Fortunately the author also discusses many other stories in the history of mathematics including Archimedes solution to the weight of a golden crown and Gauss’s childhood achievement of adding numbers one to one-hundred. Many of these stories have been told inaccurately by many mathematicians over the years, including myself. One reason some of the embellishments on these stories persist is that they are entertaining. My Calculus class always chuckles when I tell the story of Archimedes running naked though the streets yelling “Eureka, Eureka” when he determines how to solve the problem.
In addition to stories, this book contains an interesting discussion of some of the mysteries of mathematics. For example, what happens when you divide by 0? Does 0.9999… = 1? Why do we define algebraic operations with negative numbers the way we do? These topics would be an excellent supplement for a course on mathematics for teachers. Many of the questions discussed in the book are strikingly similar to discussions I have had with students when they were first introduced to these topics.
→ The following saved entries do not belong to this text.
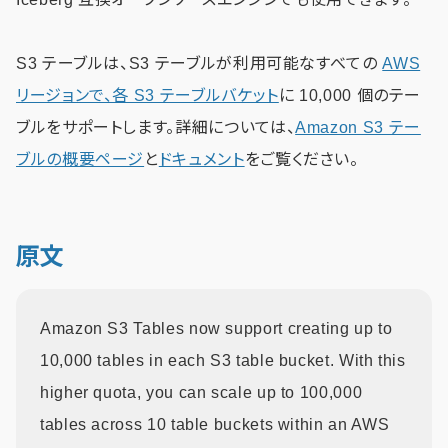
S3 テーブルは、S3 テーブルが利用可能なすべての
AWS
リージョンで、各 S3 テーブルバケット
に 10,000 個のテー
ブルをサポートします。詳細については、
Amazon S3 テー
ブルの概要ページ
と
ドキュメント
をご覧ください。
原文
Amazon S3 Tables now support creating up to
10,000 tables in each S3 table bucket. With this
higher quota, you can scale up to 100,000
tables across 10 table buckets within an AWS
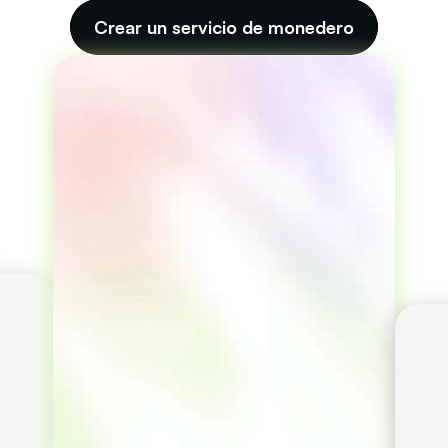
Crear un servicio de monedero
Custodia y gobernanza 
descentralizadas a través 
de Guardianes. 
Pagos electrónicos con 
e-cash de 
: privados, rápidos y 
seguros. 
Es posible recuperar la 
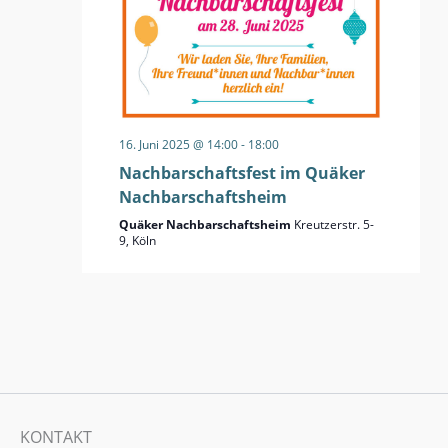
16. Juni 2025 @ 14:00
-
18:00
Nachbarschaftsfest im Quäker
Nachbarschaftsheim
Quäker Nachbarschaftsheim
Kreutzerstr. 5-
9, Köln
KONTAKT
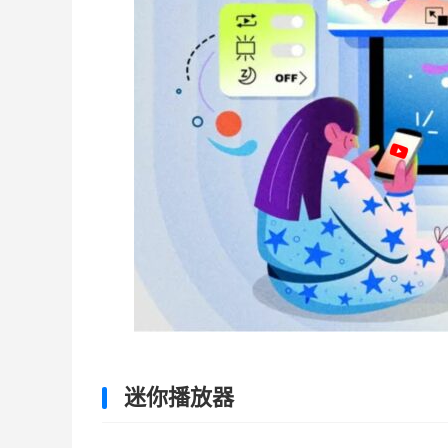
迷你播放器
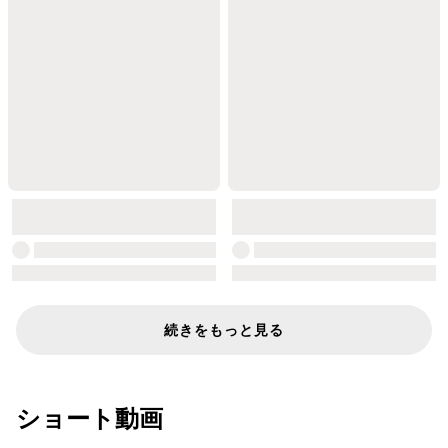
続きをもっと見る
ショート動画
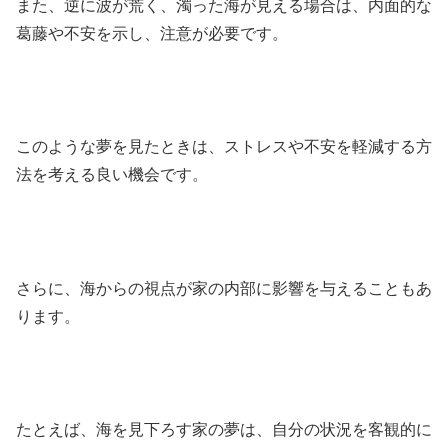
また、逆に波が荒く、濁った海が見える場合は、内面的な
葛藤や不安を示し、注意が必要です。
このような夢を見たときは、ストレスや不安を軽減する方
法を考える良い機会です。
さらに、海からの視点が家の内部に影響を与えることもあ
ります。
たとえば、海を見下ろす家の夢は、自分の状況を客観的に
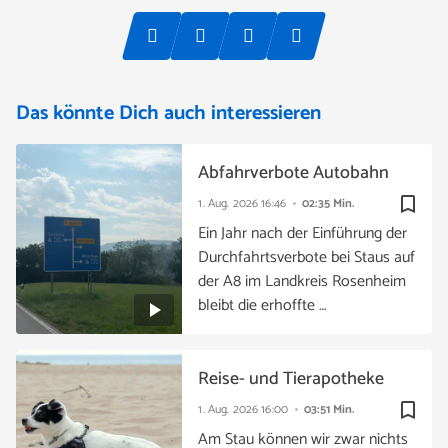
Das könnte Dich auch interessieren
Abfahrverbote Autobahn
bookmark_border
1. Aug. 2026
16:46
02:35 Min.
Ein Jahr nach der Einführung der
Durchfahrtsverbote bei Staus auf
der A8 im Landkreis Rosenheim
bleibt die erhoffte …
Reise- und Tierapotheke
bookmark_border
1. Aug. 2026
16:00
03:51 Min.
Am Stau können wir zwar nichts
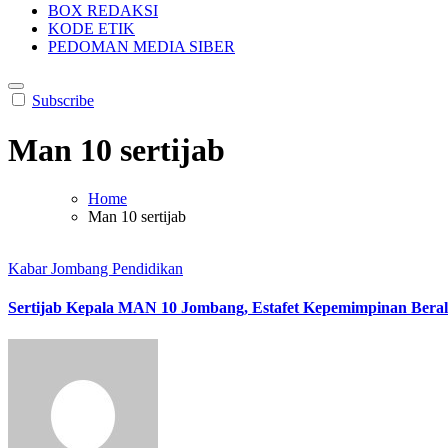
BOX REDAKSI
KODE ETIK
PEDOMAN MEDIA SIBER
Subscribe
Man 10 sertijab
Home
Man 10 sertijab
Kabar Jombang
Pendidikan
Sertijab Kepala MAN 10 Jombang, Estafet Kepemimpinan Berali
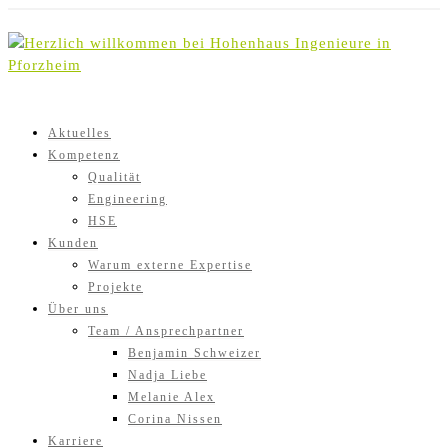
Skip
to
content
Aktuelles
Kompetenz
Qualität
Engineering
HSE
Kunden
Warum externe Expertise
Projekte
Über uns
Team / Ansprechpartner
Benjamin Schweizer
Nadja Liebe
Melanie Alex
Corina Nissen
Karriere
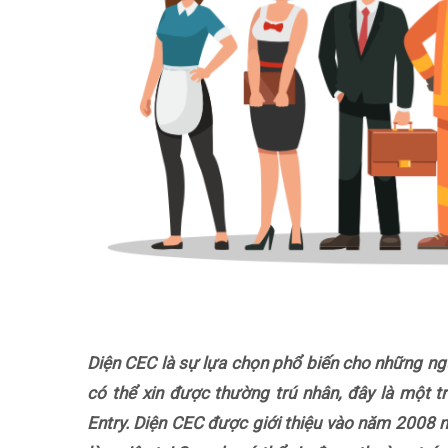
Diện CEC là sự lựa chọn phổ biến cho những ngư
có thể xin được thường trú nhân, đây là một t
Entry. Diện CEC được giới thiệu vào năm 2008 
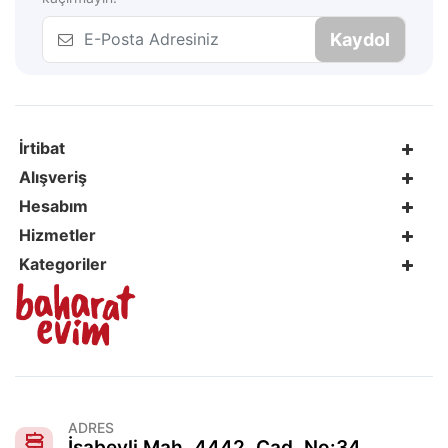
Kaydol
İrtibat
Alışveriş
Hesabım
Hizmetler
Kategoriler
ADRES
İsabeyli Mah. 4442. Cad. No:34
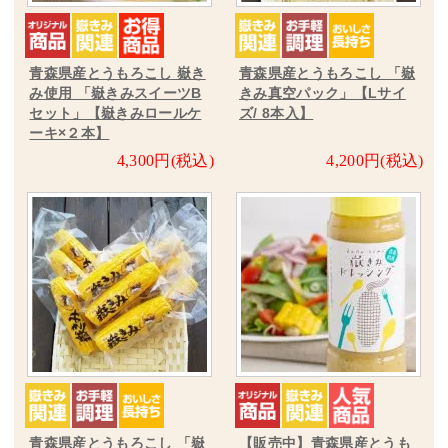
青森県産とうもろこし 嶽き
青森県産とうもろこし 「嶽
み使用 「嶽きみスイーツB
きみ真空パック」【Lサイ
セット」【嶽きみロールケ
ズ/ 8本入】
ーキ×２本】
4,300円(税込)
4,200円(税込)
青森県産とうもろこし 「嶽
【販売中】青森県産とうも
For example, with the negative integers one can logically explain the necessity of these numbers to represent concepts such as debt. However, is there a physical meaning to the rule that when you multiply two negative numbers you get a positive number? In fact the author shows that much of algebra would remain the same if you changed this rule. The most substantial difference is the loss of distributivity. As an algebraist I found this discussion extremely interesting, but what I liked most was that it was completely accessible to anyone. No special math background was required; as long as you are familiar with the basic rules of algebra this discussion is clear.
I think this book would be great for any undergraduate student. Martínez comments that by telling young students through their math training that rules dictate algebra, and they should accept these rules as unchanging facts stifles some creativity. Perhaps mathematics students would struggle less with topics in courses such as Abstract Algebra if we encouraged creativity and exploration with these rules at an earlier age.
The book concludes with the question “What is math?” This question seems like it should have a straight forward answer but as Martínez suggest the answer might not be clear at all. We might describe math as a tool that helps us to describe physical phenomenon that we observe. However one question presented was whether the objects in math actually exist. Was mathematics invented or discovered? Can we find a perfect circle or π in nature? Does mathematics exist independent of our imagination, or is it just a set of symbols, formulas, axioms and definitions that once discovered we later found uses for?
I really enjoyed this book and think it would be a worthwhile read for anyone, but especially a student interested in the history behind the rules mathematicians now take for granted.
Ellen Ziliak is an Assistant Professor of mathematics at Benedictine University in Lisle IL. Her training is in computational group theory. More recently she has become interested in ways to introduce undergraduate students to research in abstract algebra through applications.